EY’s analysis reveals that approximately half of the operational value created is generally attributable to sales growth, with the remainder coming from margin and free cash flow improvements. When assessing how best to extract value from operations, some typical considerations include:
- Sales growth: Establish an appropriate management reporting framework to expose underperforming components of the business (i.e., products or markets), and complete market studies to develop a route-to-market that will improve price, volume, and product mix.
- Direct cost value creation: Improve the efficiency of facilities and enhance asset utilization. This would typically include footprint consolidation, supply chain management, labor productivity assessment, and improving network efficiency.

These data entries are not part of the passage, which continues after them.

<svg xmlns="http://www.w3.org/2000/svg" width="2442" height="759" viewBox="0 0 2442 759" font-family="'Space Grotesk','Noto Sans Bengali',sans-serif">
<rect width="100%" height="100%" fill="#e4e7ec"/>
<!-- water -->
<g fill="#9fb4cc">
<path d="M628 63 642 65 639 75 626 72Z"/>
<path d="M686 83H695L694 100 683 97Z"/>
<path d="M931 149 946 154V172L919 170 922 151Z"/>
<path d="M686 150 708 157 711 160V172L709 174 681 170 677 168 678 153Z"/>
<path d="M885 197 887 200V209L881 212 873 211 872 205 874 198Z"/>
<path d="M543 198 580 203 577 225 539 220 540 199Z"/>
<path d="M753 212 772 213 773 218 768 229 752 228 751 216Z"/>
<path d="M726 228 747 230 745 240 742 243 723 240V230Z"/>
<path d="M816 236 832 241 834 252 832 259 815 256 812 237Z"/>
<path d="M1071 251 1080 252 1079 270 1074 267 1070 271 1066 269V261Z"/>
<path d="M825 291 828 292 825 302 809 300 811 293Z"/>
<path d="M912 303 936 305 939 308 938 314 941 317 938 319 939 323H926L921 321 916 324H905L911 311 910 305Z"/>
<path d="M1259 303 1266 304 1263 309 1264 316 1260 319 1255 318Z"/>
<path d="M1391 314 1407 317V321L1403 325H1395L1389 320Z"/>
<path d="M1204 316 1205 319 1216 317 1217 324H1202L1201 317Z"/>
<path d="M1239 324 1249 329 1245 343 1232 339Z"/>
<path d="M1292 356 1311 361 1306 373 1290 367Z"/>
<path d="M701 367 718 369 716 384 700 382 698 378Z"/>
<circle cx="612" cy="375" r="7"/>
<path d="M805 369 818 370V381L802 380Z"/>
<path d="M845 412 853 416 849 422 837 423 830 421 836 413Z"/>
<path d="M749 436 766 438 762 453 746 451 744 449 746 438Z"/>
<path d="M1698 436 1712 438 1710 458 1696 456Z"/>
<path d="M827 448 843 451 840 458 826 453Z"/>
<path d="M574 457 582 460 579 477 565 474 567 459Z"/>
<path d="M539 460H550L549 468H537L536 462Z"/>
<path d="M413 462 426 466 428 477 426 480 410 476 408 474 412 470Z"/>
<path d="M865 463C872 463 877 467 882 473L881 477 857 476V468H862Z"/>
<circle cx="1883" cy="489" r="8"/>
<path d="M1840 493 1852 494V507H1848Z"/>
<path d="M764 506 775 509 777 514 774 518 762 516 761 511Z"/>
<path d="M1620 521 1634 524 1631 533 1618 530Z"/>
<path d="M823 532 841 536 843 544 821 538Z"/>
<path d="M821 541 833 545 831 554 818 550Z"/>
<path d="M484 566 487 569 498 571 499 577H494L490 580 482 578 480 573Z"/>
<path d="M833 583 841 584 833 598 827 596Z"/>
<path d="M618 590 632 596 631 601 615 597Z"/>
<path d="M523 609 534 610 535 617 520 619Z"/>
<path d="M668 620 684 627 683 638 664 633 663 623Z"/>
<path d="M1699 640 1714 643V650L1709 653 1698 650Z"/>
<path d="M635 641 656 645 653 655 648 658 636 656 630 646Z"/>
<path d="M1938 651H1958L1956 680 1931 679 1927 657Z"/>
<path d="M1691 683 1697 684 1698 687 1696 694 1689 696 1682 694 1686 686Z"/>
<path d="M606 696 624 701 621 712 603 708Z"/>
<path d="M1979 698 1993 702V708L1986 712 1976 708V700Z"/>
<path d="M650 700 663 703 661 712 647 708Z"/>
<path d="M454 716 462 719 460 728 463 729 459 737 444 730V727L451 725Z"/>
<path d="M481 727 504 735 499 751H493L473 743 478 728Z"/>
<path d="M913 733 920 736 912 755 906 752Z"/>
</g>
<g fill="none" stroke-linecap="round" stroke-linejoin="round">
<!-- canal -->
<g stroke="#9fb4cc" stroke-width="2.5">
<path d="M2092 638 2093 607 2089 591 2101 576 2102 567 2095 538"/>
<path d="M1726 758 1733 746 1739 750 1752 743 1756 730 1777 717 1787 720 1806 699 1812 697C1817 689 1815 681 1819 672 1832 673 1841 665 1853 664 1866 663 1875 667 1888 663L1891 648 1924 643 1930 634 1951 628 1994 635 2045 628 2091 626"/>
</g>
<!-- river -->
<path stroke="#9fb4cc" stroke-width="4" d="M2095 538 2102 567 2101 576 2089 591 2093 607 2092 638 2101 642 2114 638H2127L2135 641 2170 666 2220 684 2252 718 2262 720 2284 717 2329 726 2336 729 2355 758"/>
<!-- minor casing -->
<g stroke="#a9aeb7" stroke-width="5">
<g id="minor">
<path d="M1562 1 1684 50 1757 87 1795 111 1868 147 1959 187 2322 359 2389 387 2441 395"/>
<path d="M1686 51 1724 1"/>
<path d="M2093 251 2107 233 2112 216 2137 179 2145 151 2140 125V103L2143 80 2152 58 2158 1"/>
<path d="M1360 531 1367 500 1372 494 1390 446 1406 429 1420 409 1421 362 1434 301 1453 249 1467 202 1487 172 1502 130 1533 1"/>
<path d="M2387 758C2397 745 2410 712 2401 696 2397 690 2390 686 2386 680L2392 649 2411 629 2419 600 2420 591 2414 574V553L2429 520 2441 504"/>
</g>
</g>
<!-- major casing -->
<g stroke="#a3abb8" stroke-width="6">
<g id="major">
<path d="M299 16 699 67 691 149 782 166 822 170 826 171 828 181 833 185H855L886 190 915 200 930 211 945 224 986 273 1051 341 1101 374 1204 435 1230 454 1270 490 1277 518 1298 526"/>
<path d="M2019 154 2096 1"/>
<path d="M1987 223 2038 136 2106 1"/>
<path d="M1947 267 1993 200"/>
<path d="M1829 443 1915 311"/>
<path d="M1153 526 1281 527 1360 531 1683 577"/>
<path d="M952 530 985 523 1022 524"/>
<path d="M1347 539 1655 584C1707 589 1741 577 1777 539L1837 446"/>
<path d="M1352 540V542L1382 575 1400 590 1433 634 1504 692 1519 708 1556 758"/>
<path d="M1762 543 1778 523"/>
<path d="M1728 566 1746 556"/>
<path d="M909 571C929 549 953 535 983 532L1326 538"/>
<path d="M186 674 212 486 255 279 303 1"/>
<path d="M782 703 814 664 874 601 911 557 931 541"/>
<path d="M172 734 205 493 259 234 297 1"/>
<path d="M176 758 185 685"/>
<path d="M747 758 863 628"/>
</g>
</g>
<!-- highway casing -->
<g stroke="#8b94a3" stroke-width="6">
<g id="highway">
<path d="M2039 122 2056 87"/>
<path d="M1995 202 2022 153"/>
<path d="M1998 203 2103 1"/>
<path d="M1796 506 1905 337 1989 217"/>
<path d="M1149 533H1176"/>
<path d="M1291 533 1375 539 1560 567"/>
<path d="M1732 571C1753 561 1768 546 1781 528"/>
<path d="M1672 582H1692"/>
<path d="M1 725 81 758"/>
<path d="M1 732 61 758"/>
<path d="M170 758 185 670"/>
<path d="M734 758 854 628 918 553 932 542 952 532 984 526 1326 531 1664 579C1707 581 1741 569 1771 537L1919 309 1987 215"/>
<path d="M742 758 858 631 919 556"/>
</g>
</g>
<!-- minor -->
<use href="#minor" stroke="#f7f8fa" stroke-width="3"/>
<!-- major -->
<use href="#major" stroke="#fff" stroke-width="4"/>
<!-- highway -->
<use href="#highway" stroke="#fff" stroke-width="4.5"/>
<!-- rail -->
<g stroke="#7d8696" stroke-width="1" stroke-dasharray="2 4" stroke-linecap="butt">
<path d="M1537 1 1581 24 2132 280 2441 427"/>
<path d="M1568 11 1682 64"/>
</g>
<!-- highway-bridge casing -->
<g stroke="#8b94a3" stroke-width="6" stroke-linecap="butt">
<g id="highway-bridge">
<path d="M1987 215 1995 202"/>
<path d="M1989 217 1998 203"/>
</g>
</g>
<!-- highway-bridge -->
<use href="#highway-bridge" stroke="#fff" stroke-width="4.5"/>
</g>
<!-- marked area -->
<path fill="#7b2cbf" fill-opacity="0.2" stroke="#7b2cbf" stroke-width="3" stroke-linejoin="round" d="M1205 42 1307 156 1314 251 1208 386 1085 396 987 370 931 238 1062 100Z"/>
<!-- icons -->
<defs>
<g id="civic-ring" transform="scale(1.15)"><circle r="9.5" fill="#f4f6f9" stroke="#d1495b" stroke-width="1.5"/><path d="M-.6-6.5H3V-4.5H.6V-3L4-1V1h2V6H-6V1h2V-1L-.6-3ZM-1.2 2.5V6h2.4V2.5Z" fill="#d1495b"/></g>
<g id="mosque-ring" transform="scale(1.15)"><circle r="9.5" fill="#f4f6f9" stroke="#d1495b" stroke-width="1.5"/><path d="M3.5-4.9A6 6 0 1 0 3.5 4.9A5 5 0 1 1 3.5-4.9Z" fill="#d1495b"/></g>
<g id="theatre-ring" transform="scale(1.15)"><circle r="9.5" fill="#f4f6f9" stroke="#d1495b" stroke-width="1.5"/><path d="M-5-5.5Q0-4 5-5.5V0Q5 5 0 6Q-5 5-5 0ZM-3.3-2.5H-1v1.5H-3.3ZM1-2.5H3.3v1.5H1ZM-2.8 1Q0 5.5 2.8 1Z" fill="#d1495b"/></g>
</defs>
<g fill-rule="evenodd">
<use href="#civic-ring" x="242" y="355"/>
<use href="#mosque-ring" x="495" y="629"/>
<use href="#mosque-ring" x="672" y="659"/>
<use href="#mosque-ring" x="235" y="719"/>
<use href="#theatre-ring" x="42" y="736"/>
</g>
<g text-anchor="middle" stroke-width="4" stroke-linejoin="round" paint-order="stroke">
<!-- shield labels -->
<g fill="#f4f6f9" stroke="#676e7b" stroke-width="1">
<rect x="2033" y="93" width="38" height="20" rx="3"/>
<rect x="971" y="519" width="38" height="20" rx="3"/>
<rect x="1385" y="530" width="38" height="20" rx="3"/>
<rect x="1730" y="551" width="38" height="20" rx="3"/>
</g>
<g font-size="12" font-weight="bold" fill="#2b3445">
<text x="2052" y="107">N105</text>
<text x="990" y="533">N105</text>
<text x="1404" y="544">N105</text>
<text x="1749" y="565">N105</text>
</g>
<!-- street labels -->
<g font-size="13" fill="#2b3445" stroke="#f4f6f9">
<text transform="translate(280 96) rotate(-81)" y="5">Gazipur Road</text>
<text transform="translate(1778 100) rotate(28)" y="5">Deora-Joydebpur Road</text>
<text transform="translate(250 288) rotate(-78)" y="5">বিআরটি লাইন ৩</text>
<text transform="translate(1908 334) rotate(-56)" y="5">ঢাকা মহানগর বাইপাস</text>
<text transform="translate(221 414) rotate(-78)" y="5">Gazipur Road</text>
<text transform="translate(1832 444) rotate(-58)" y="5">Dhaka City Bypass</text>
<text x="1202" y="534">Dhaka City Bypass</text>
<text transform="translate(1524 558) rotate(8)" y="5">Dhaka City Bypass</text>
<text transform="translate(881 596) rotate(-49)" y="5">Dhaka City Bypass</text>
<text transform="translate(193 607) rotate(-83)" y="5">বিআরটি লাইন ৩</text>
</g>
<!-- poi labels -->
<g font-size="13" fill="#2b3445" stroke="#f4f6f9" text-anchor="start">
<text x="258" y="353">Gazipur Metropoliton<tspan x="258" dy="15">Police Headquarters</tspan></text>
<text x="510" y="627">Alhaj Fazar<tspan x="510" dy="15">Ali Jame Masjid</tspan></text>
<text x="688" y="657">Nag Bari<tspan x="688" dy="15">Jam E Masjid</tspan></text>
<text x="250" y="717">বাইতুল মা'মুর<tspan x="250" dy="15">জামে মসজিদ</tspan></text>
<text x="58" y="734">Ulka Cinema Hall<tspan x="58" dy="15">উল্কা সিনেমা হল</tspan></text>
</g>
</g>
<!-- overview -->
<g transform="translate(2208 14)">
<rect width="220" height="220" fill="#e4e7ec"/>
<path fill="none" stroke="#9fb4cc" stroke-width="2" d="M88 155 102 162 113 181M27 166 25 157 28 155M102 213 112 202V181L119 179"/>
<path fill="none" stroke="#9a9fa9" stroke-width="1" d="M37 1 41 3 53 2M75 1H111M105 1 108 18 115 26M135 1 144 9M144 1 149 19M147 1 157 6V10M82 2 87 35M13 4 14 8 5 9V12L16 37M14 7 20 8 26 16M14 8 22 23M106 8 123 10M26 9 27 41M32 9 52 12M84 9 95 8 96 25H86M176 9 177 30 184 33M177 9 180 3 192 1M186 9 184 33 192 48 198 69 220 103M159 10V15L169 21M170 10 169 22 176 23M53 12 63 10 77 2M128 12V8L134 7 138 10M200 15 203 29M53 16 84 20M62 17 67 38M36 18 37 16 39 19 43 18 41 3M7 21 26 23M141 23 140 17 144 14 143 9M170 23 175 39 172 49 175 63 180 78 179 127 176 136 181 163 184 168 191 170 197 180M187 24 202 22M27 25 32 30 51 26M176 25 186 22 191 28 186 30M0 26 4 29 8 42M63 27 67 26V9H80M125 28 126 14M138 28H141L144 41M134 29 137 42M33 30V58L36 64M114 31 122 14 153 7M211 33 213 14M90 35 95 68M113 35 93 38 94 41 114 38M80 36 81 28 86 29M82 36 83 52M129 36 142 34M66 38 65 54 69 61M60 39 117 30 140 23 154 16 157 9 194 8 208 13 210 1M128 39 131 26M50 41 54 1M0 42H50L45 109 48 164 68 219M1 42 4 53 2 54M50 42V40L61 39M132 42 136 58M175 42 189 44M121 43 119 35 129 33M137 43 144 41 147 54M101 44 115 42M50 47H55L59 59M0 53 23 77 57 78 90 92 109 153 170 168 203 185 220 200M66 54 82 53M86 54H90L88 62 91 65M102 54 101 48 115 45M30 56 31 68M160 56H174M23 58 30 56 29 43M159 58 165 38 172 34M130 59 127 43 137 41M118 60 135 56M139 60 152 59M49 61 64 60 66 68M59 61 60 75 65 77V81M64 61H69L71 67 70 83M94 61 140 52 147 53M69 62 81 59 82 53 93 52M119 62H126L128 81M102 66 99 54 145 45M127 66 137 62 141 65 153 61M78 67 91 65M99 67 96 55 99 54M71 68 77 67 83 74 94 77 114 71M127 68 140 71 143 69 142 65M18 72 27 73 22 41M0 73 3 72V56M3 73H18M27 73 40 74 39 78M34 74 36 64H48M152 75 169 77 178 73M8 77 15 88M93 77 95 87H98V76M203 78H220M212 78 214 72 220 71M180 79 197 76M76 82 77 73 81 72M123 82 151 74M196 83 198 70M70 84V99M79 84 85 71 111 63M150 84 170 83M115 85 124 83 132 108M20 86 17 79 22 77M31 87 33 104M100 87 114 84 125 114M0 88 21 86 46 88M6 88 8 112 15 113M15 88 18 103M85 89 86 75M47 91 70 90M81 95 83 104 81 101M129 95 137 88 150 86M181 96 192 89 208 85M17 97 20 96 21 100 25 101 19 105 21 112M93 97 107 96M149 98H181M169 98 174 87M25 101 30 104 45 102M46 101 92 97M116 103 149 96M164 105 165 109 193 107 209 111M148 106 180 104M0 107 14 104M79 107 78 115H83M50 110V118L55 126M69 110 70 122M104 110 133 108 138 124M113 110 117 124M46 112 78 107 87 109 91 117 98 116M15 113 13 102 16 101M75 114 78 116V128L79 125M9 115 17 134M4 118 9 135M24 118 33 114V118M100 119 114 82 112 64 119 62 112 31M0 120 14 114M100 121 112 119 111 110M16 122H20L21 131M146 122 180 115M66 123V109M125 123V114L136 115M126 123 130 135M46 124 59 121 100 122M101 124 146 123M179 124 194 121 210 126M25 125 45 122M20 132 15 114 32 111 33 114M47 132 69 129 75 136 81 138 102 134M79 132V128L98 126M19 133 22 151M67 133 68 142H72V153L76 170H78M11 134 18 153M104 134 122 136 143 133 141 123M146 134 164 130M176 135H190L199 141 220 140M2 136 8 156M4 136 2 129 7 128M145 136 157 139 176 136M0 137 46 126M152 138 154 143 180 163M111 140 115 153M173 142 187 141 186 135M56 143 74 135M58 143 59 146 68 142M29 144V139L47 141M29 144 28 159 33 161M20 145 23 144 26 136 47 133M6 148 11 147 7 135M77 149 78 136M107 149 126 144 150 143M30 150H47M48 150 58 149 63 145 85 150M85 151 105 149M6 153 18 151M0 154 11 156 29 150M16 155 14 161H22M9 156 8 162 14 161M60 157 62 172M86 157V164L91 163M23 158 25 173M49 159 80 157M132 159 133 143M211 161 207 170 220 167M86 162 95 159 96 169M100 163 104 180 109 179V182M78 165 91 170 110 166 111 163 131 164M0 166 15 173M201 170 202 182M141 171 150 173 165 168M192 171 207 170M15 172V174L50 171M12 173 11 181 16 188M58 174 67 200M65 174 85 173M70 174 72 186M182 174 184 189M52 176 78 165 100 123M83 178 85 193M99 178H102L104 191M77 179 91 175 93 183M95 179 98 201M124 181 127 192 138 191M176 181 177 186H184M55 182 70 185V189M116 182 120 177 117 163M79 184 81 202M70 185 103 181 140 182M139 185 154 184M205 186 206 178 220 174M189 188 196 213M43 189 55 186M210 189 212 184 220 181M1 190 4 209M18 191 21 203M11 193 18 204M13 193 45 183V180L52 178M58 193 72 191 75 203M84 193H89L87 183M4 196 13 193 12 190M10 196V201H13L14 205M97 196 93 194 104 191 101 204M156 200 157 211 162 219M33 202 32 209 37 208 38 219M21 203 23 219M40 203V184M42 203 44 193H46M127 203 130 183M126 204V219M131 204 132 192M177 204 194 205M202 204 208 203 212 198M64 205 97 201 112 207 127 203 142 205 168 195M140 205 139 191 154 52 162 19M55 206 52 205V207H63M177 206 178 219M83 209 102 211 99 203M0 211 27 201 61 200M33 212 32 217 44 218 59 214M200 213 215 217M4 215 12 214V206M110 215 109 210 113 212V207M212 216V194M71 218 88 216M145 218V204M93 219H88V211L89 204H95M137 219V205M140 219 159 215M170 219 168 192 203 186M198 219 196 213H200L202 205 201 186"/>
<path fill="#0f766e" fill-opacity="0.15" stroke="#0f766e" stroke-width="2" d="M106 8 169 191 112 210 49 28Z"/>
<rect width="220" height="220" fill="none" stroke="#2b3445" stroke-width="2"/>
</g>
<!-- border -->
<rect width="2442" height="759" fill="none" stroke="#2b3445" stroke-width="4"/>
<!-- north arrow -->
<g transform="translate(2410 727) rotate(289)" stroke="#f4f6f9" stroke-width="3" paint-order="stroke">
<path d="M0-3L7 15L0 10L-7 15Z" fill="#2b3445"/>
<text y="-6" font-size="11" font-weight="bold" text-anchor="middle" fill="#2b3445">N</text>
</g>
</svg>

- Leveraged sourcing: Spend analytics and sourcing solutions to drive cost savings across portfolio companies. Components of this include portfolio spend classification, and spend data analysis to examine variances by segments such as category, supplier, or region.
- Indirect cost value creation: Transform general and administrative functions to drive margin improvement. This may include headcount consolidation, such as increasing span of control, combining roles, reducing layers of management, and increasing usage of low-cost staff; outsourcing; facility rationalization; establishing shared services; customer service productivity improvements; and lean R&D and engineering.
- Information technology value creation: Short- to medium-term implementable solutions to improve performance across all business processes. This may include application rationalization; infrastructure consolidation; cyber security; emerging technology such as digital, advanced analytics, big data, digital marketing, mobile app development, design thinking, customer experience; and enterprise intelligence.
- Processes and performance: Design process improvements and operational excellence to sustain competitiveness. Are there processes that could be automated or standardized? Are there activities that are undertaken that are no longer valid or adding value? Are there activities for which the frequency could be reduced?
- Free cash flow: Improve cash flow forecasting and implement tighter working capital management in order to reduce cash requirements and increase future free cash flow.
Well, that is what I do when I am working at Mekong Capital which is challenging but that is how we re-invent private equity together and achieve our 5x vision.